■ **WORK ORDER**: Copy the listing below word for word, character for character, and leave the pictures out of your copy.

■ **SUPPLIED MATERIAL**:
——————
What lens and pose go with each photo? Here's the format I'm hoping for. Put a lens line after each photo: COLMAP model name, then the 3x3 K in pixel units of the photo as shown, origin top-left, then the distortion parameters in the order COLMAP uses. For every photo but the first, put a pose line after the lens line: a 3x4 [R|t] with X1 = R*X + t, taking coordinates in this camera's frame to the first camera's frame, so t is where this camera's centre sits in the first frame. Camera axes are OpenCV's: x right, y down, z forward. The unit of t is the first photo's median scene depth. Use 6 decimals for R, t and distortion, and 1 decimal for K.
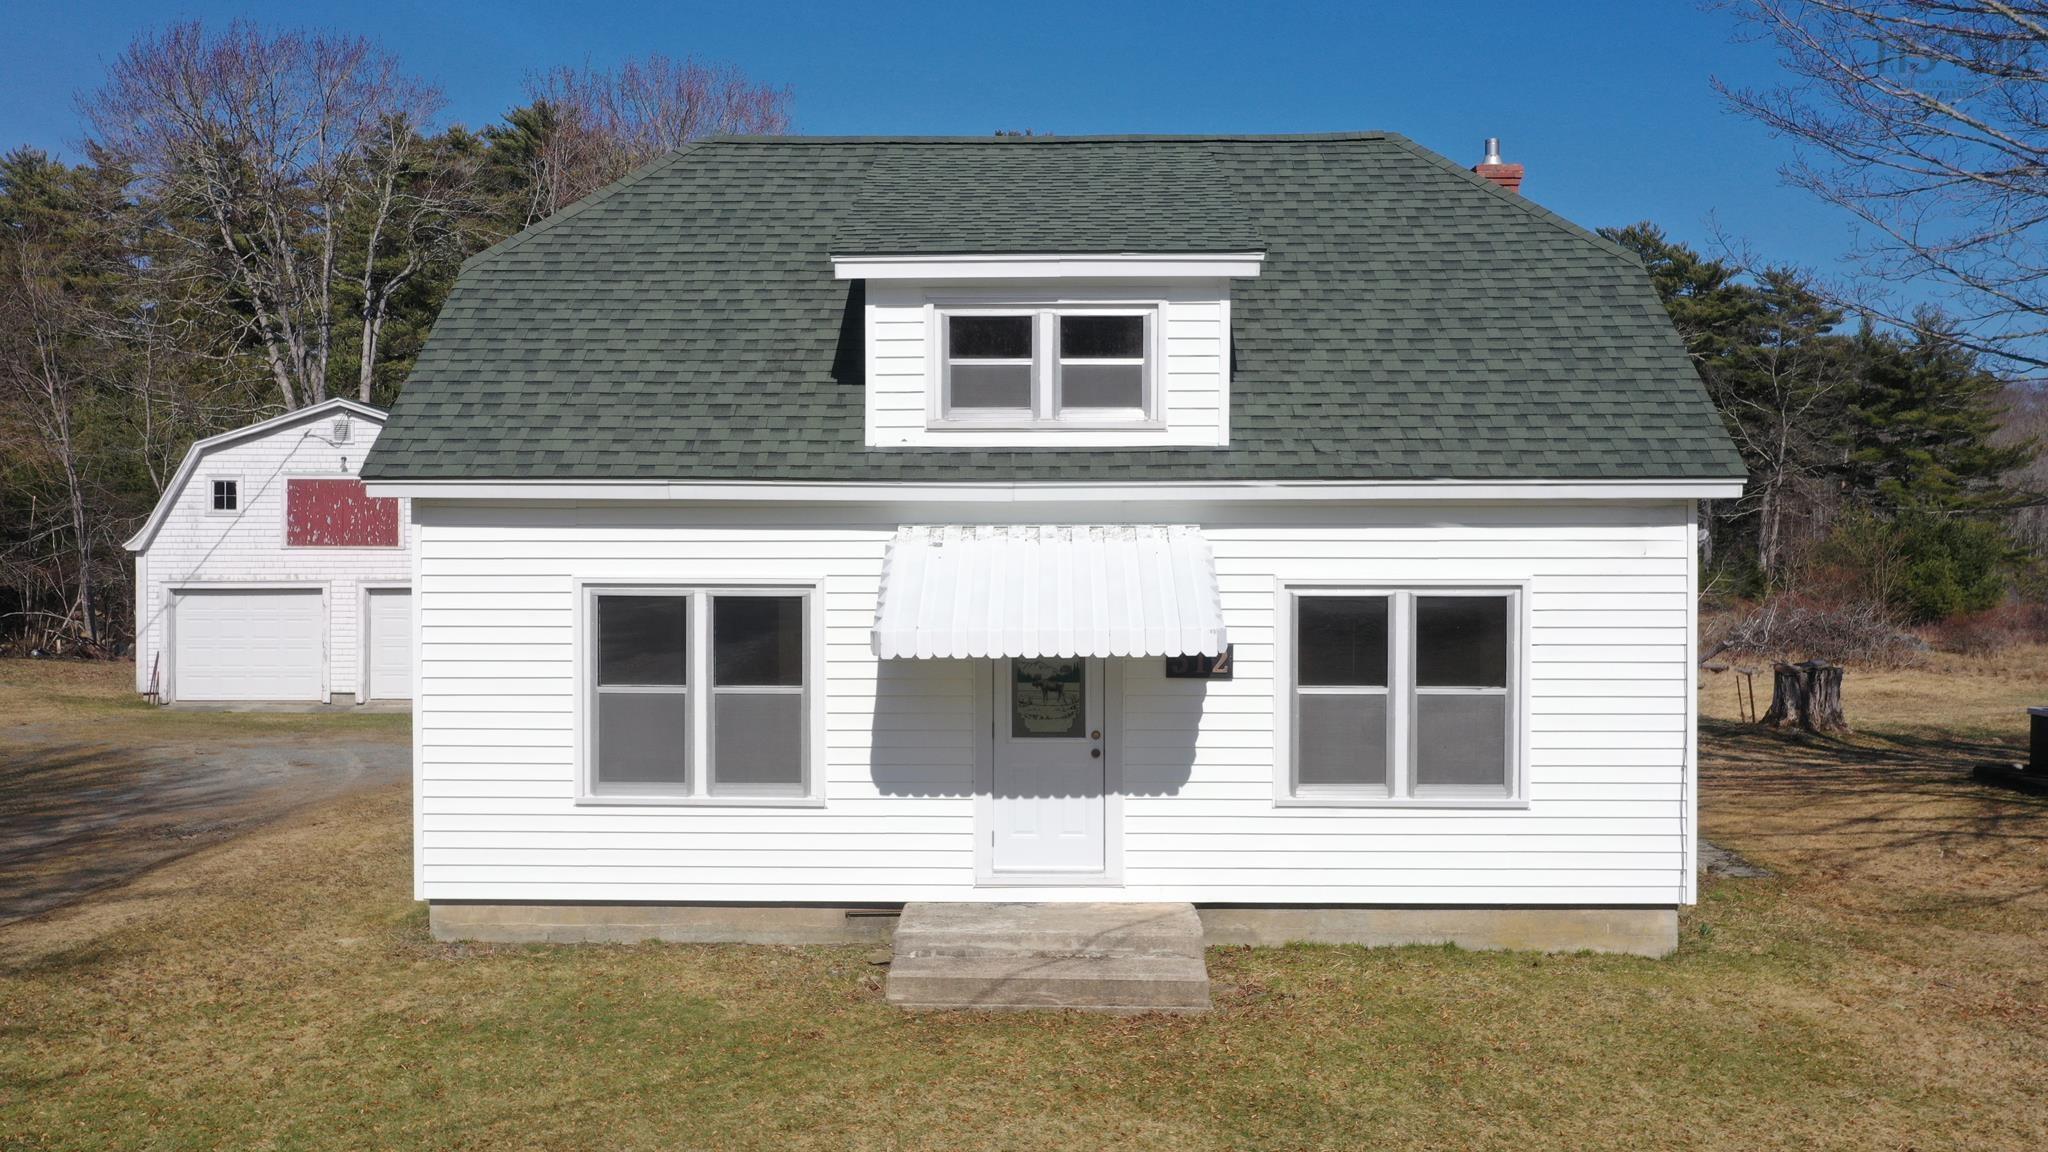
lens RADIAL K [[1696.0, 0, 1015.2], [0, 1696.0, 524.7], [0, 0, 1]] dist [-0.008448, -0.000770]
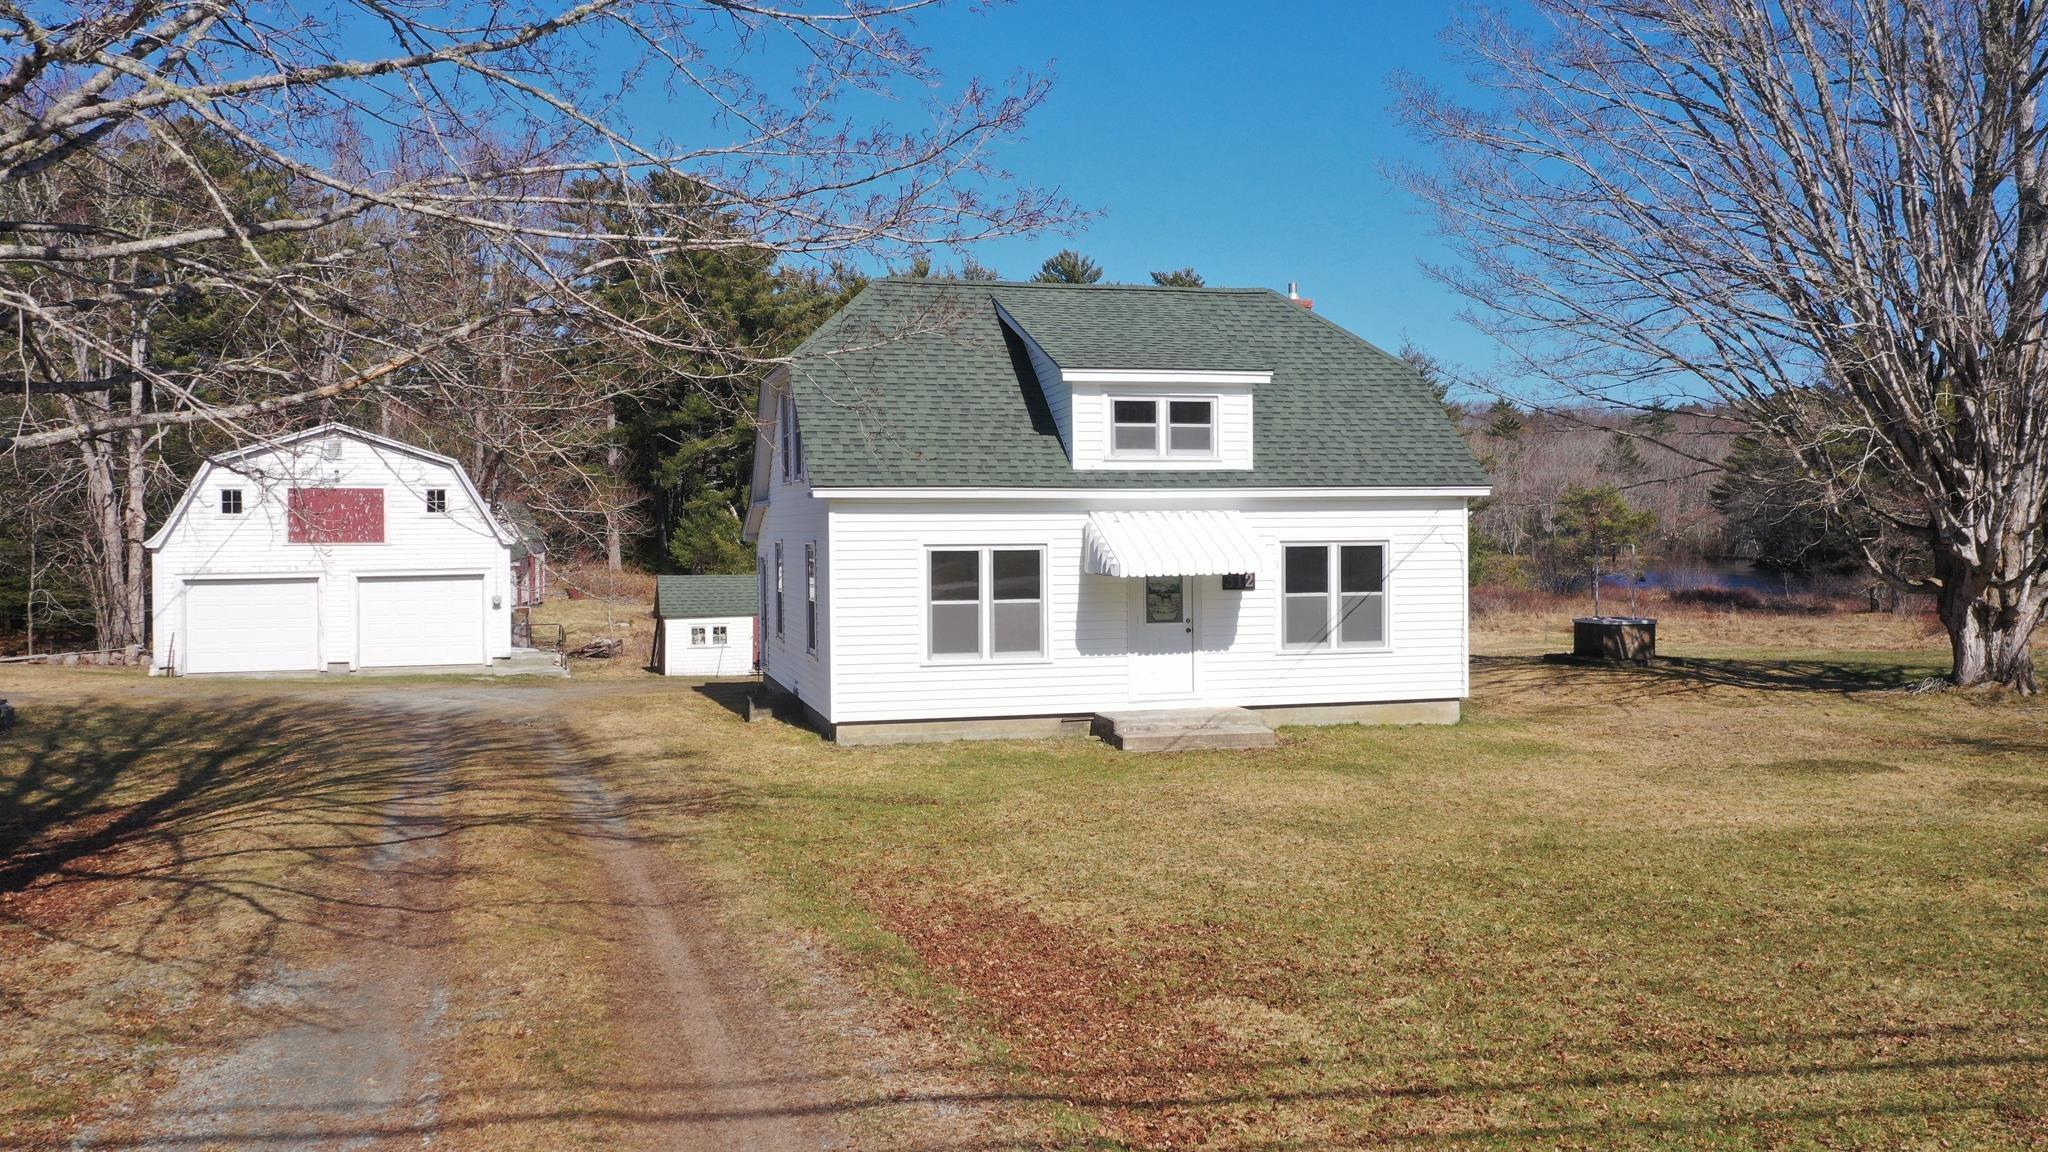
lens RADIAL K [[1696.0, 0, 1015.2], [0, 1696.0, 524.7], [0, 0, 1]] dist [-0.008448, -0.000770]
pose [[0.958475, -0.007368, 0.285082, -0.684149], [0.008900, 0.999952, -0.004080, 0.021912], [-0.285039, 0.006448, 0.958494, -0.777728]]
——————
■ **TASK RESULT**:
What lens and pose go with each photo? Here's the format I'm hoping for. Put a lens line after each photo: COLMAP model name, then the 3x3 K in pixel units of the photo as shown, origin top-left, then the distortion parameters in the order COLMAP uses. For every photo but the first, put a pose line after the lens line: a 3x4 [R|t] with X1 = R*X + t, taking coordinates in this camera's frame to the first camera's frame, so t is where this camera's centre sits in the first frame. Camera axes are OpenCV's: x right, y down, z forward. The unit of t is the first photo's median scene depth. Use 6 decimals for R, t and distortion, and 1 decimal for K.
lens RADIAL K [[1696.0, 0, 1015.2], [0, 1696.0, 524.7], [0, 0, 1]] dist [-0.008448, -0.000770]
lens RADIAL K [[1696.0, 0, 1015.2], [0, 1696.0, 524.7], [0, 0, 1]] dist [-0.008448, -0.000770]
pose [[0.958475, -0.007368, 0.285082, -0.684149], [0.008900, 0.999952, -0.004080, 0.021912], [-0.285039, 0.006448, 0.958494, -0.777728]]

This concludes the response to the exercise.